__PROMPT__: State how many lines of the entries hold the string "данных", and nothing more.

__RECORDS FOR THE EXERCISE__:
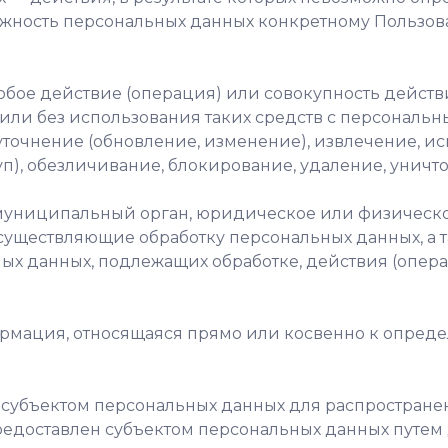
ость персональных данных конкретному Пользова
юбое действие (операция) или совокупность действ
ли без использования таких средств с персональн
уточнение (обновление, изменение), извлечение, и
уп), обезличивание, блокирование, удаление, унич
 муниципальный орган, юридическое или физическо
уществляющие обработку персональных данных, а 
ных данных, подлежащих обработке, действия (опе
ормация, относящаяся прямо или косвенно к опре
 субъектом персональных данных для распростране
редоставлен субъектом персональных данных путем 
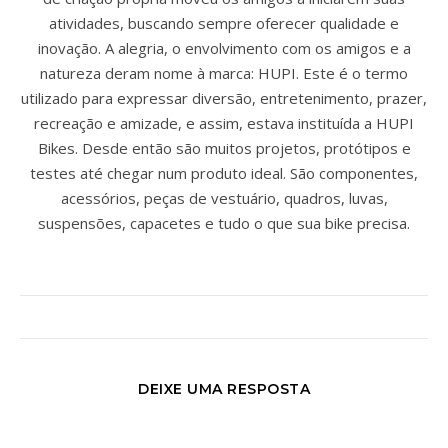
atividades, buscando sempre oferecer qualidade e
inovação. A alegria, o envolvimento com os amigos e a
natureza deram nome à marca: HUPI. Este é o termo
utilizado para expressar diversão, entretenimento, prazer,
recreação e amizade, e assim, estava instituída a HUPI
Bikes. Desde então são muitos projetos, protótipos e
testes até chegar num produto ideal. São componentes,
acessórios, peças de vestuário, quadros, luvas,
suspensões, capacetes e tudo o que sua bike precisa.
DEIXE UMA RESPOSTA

__REPLY TO THE EXERCISE__: 5